Cambiamenti climatici e Covid-19
Analogie sull'equazione del rischio

Analizzando la situazione attuale, il CNR – Consiglio Nazionale delle Ricerche – ha osservato una certa analogia fra le dinamiche dei cambiamenti climatici e quelle della diffusione del Coronavirus.
Le analisi del CNR, sappiamo benissimo, sono estremamente accurate e si fondano su solide basi scientifiche. Anche in questo caso, cambiamenti climatici e Covid-19 vengono studiati tramite un preciso modello matematico, che è l’equazione del rischio: R=PxVxE – R rischio, P pericolosità, V vulnerabilità, E esposizione.

L’equazione del rischio applicata ai cambiamenti climatici
La pericolosità P è data dalla pericolosità intrinseca degli eventi meteo-climatici estremi, come le alluvioni e lo ondate di calore, ad esempio. Sappiamo che per buona parte la causa del verificarsi di questi è dovuta alle azioni dell’uomo, troppo spesso sconsiderate nei confronti della natura.

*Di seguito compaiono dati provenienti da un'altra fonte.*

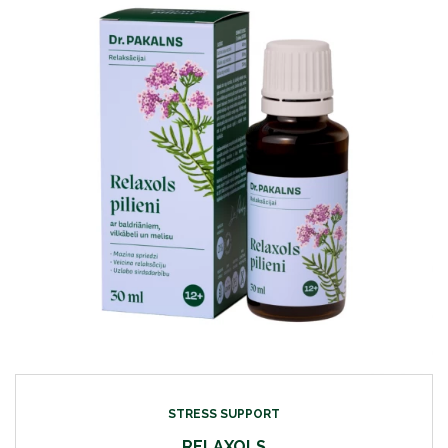
STRESS SUPPORT
RELAXOLS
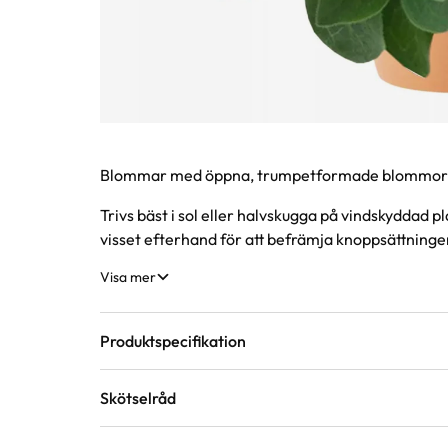
Produktinformation
Blommar med öppna, trumpetformade blommor i
Trivs bäst i sol eller halvskugga på vindskyddad p
visset efterhand för att befrämja knoppsättningen
Visa mer
Produktspecifikation
Skötselråd
Krukstorlek
12 cm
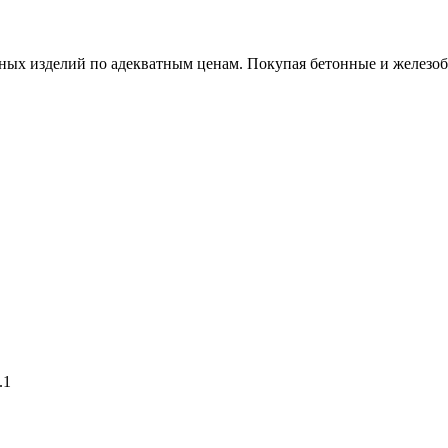
х изделий по адекватным ценам. Покупая бетонные и железобет
.1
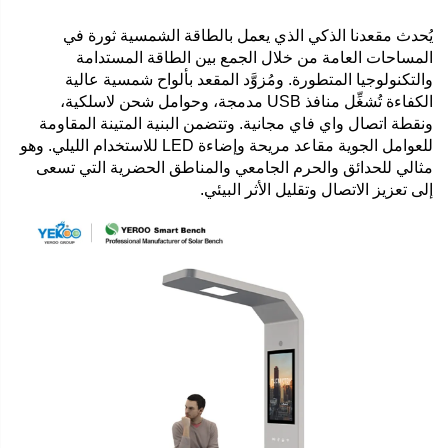
يُحدث مقعدنا الذكي الذي يعمل بالطاقة الشمسية ثورة في
المساحات العامة من خلال الجمع بين الطاقة المستدامة
والتكنولوجيا المتطورة. ومُزوَّد المقعد بألواح شمسية عالية
الكفاءة تُشغِّل منافذ USB مدمجة، وحوامل شحن لاسلكية،
ونقطة اتصال واي فاي مجانية. وتتضمن البنية المتينة المقاومة
للعوامل الجوية مقاعد مريحة وإضاءة LED للاستخدام الليلي. وهو
مثالي للحدائق والحرم الجامعي والمناطق الحضرية التي تسعى
إلى تعزيز الاتصال وتقليل الأثر البيئي.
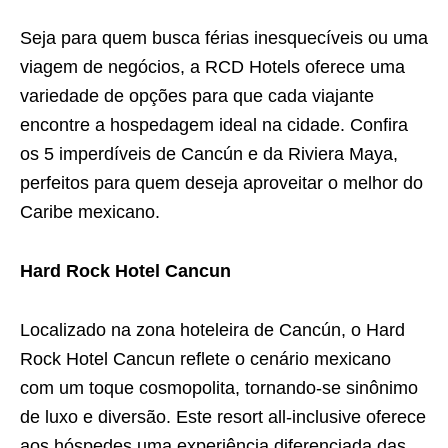
Seja para quem busca férias inesquecíveis ou uma
viagem de negócios, a RCD Hotels oferece uma
variedade de opções para que cada viajante
encontre a hospedagem ideal na cidade. Confira
os 5 imperdíveis de Cancún e da Riviera Maya,
perfeitos para quem deseja aproveitar o melhor do
Caribe mexicano.
Hard Rock Hotel Cancun
Localizado na zona hoteleira de Cancún, o Hard
Rock Hotel Cancun reflete o cenário mexicano
com um toque cosmopolita, tornando-se sinônimo
de luxo e diversão. Este resort all-inclusive oferece
aos hóspedes uma experiência diferenciada das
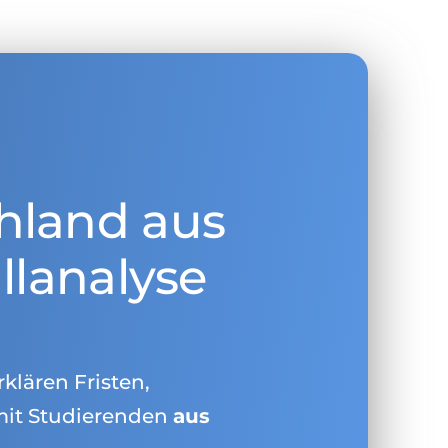
hland aus
llanalyse
rklären Fristen,
mit Studierenden
aus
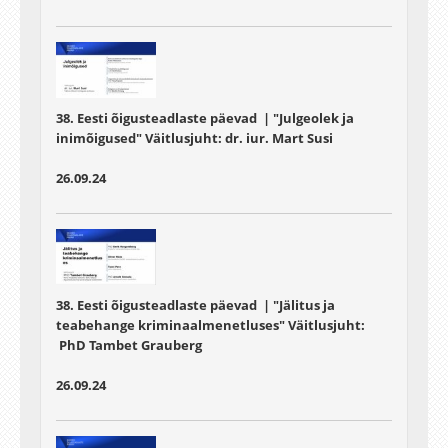
38. Eesti õigusteadlaste päevad | "Julgeolek ja
inimõigused" Väitlusjuht:
dr. iur. Mart Susi
26.09.24
38. Eesti õigusteadlaste päevad | "Jälitus ja
teabehange kriminaalmenetluses" Väitlusjuht:
PhD Tambet Grauberg
26.09.24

La vulnerabilità V è quella del territorio nel quale viviamo e, anche in questo caso, è determinata dai nostri comportamenti. L’esposizione E è quella nostra e dei nostri beni e l’esempio che il CNR riporta è molto chiaro: se si costruisce una casa all’interno dell’alveo di un fiume si sarà più esposti al rischio di alluvioni rispetto a chi decida di costruire all’interno del piano regolatore; anche qui le nostre scelte e i nostri comportamenti sono essenziali.
L’equazione del rischio applicata ai cambiamenti climatici ci mostra quanto le azioni dell’uomo siano determinanti, quanto noi stessi siamo responsabili di quelle che sono le nostre più grandi problematiche attuali.

L’equazione del rischio applicata al Coronavirus
La pericolosità P è quella intrinseca del virus, che, in questo caso, sappiamo essere particolarmente elevata. La vulnerabilità V è quella nostra, personale, che varia notevolmente in base all’età e allo stato di salute generale. L’esposizione E indica il nostro potenziale contatto con portatori di virus. Per difenderci dal rischio Covid-19 sui primi due fattori noi non possiamo agire direttamente, ma sull’ultimo sì: è proprio per evitare l’esposizione al Coronavirus che sono state attuate le misure di contenimento che vigono tuttora.

Cosa hanno in comune le due equazioni?
Secondo il CNR sono simili le inerzie dei due sistemi. Cosa significa? Vuol dire che, in entrambi i casi, si deve agire nell’immediato per vedere risultati nel lungo periodo. E di nuovo fornisce due esempi molto chiari: diminuiamo le emissioni di CO2 nell’atmosfera oggi per vederne gli effetti fra 10/20 anni, poiché l’anidride carbonica ha un grande tempo di permanenza in atmosfera; rispettiamo oggi le misure di contenimento del Coronavirus per vederne i risultati fra qualche tempo.